Sou da opinião de que a história do Fluminense exige um time de onze jogadores excepcionais e um elenco contando com, pelo menos, cinco jogadores futurosos no banco de reserva, revelações ou jovens à busca de espaço no mundo excludente do futebol. Sou da opinião de que nossa história, nossa torcida, nosso clube, enfim, tem direito a isso. Não aceito ver um garotinho torcendo pelo Barcelona ou pelo Bayern numa cidade que abriga o Fluminense (e, vá lá, o Flamengo, o Vasco, o América, entre outros). Sou fã de craques, midiáticos, como Maradona e agora Neymar, ou não, como Assis e Deley. Dito isso, posso começar minha coluna.
Confesso que, muitas vezes, os patinhos feios me emocionaram mais no futebol do que craques incontestáveis. Poderia falar dos outros e confessar a emoção que senti, por exemplo, ao ver um jogador inexpressivo, com nome de doce baiano, ter a ascensão e queda mais rápida da história do futebol – lembro, claro, de Cocada, do antigo Vasco da Gama, um clube adormecido e entregue às baratas, que fez um gol de título num minuto, se não me engano os 44 do segundo tempo, e foi expulso no minuto seguinte. Poderia falar de Jacozinho, o inesquecível pontinha alagoano que fez o gol do jogo de despedida de Zico, com passe de Maradona (o time dos “amigos” de Zico venceu com o gol de Jacó). Poderia lembrar do engraçadíssimo Dadá Maravilha, craque com as palavras e dono do gol, mas patinho feio no trato com a bola.
Falemos do Flu, no entanto. Quando uso a expressão patinho feio para recordar um pereba de bola, não tenho a intenção de trazer à memória jogadores sem qualquer requisito técnico. Se fosse o caso, em se tratando de Fluminense e tendo eu vivido ativamente a década de 1990, poderia fazer uma lista infindável, que hoje seria complementada por alguns dos jogadores-scout de nosso elenco. Patinhos feios não são jogadores exatamente ruins. Estão mais para Dadás e Jacozinhos do que para Itaberás ou Paulos Apitos. Não são bons no jogo, mas sabem jogar; não são craques, mas funcionam muitas vezes como se fossem; não nasceram com talento, mas têm estrela. Por isso, na minha opinião, funcionam exatamente como contraste necessário para que nós percebamos o brilho diferenciado dos craques.

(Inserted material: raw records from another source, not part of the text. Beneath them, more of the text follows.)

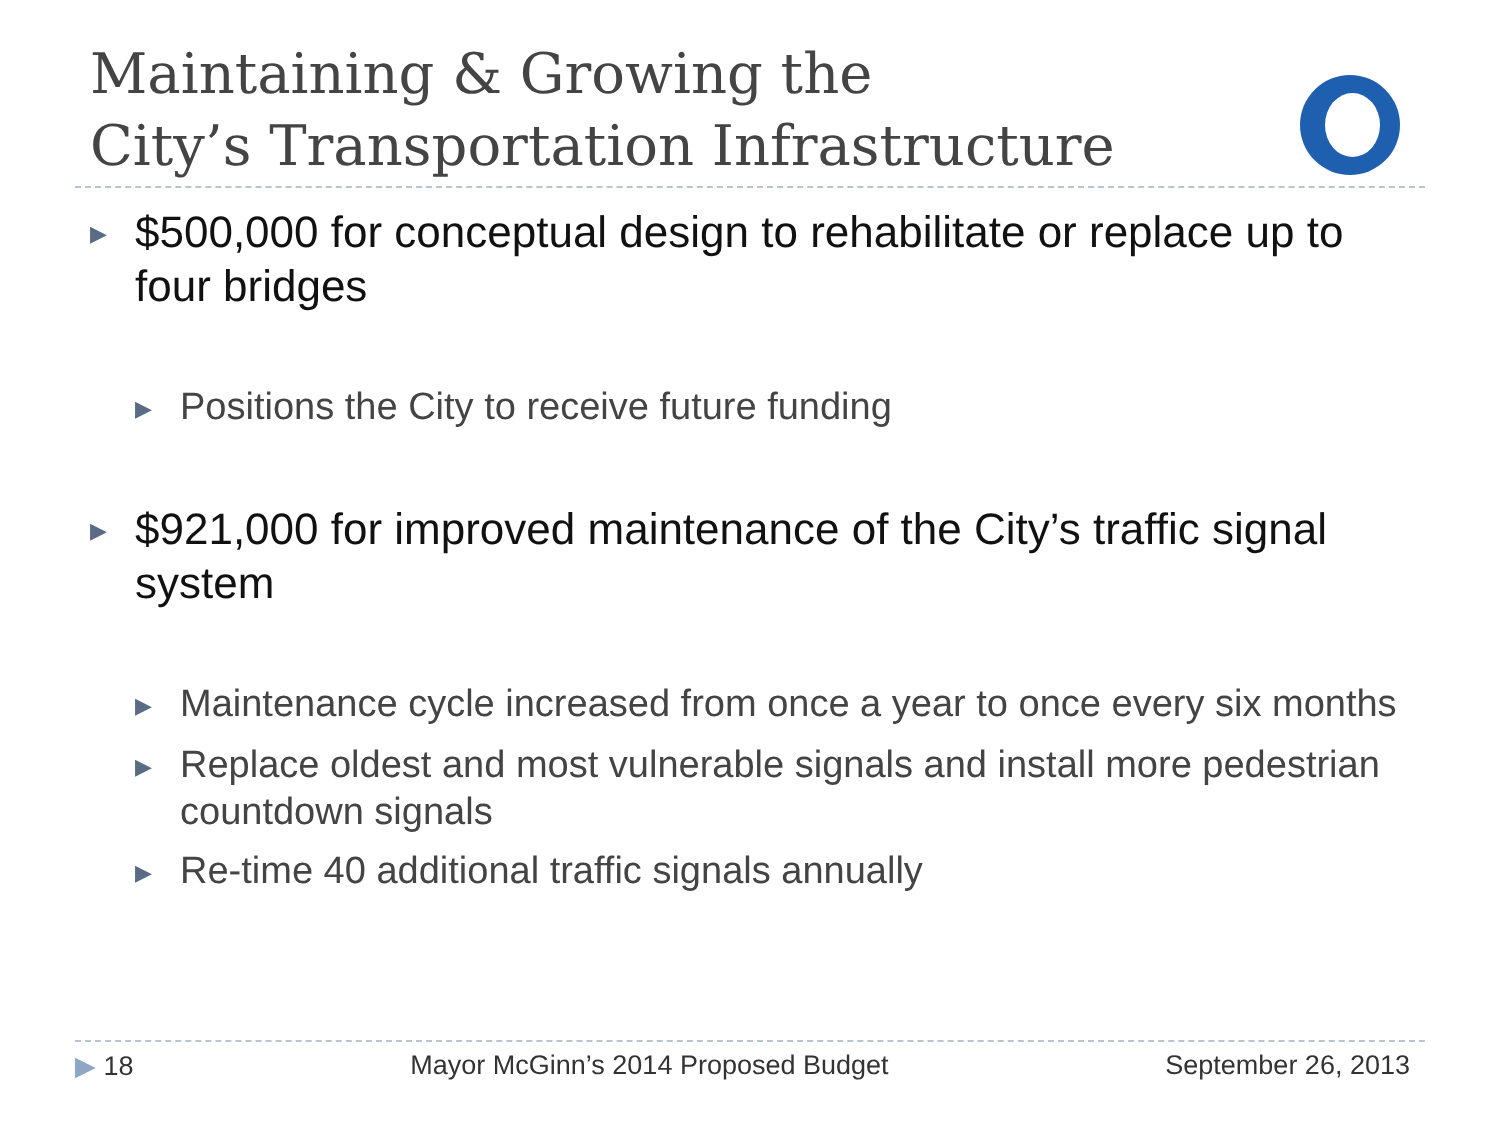Maintaining & Growing the
City’s Transportation Infrastructure
▶ $500,000 for conceptual design to rehabilitate or replace up to four bridges
▶ Positions the City to receive future funding
▶ $921,000 for improved maintenance of the City’s traffic signal system
▶ Maintenance cycle increased from once a year to once every six months
▶ Replace oldest and most vulnerable signals and install more pedestrian countdown signals
▶ Re-time 40 additional traffic signals annually
▶ 18 Mayor McGinn’s 2014 Proposed Budget September 26, 2013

Escrevo isso tudo porque a recente contratação de Antônio Carlos me trouxe à memória seu momento patinho feio, já eternizado na história do clube. Ele, aliás, ao lado de Euzébio, Gum e Adriano Magrão (herói de um título nacional do Fluminense, sendo o jogador decisivo da campanha de um time que tinha Thiago Silva, Arouca, Cícero, Carlos Alberto e, no banco, Tiago Neves) são alguns dos maiores patinhos feios recentes da história do clube. (Fico pensando onde anda Magrão? Quantos anos tem? Ganhou dinheiro com o futebol?)
Fiquemos com Antônio Carlos. É bom de bola? Não. É bom zagueiro? Médio. Tem seu valor? Sem dúvida, pois tem algumas qualidades e sabe usá-las. Ou seja, não passa de um jogador mediano, que pode fazer boa figura num grande elenco ou afundar-se com um time confuso. Mas, como disse, Antonio Carlos tem a vocação do patinho feio. Esqueçam esse negócio de zagueiro-artilheiro, coisa que ele é mesmo (deve tornar-se, neste edição, o zagueiro que mais gols fez no campeonato brasileiro em todos os tempos). O fundamental é que Antônio Carlos tem estrela.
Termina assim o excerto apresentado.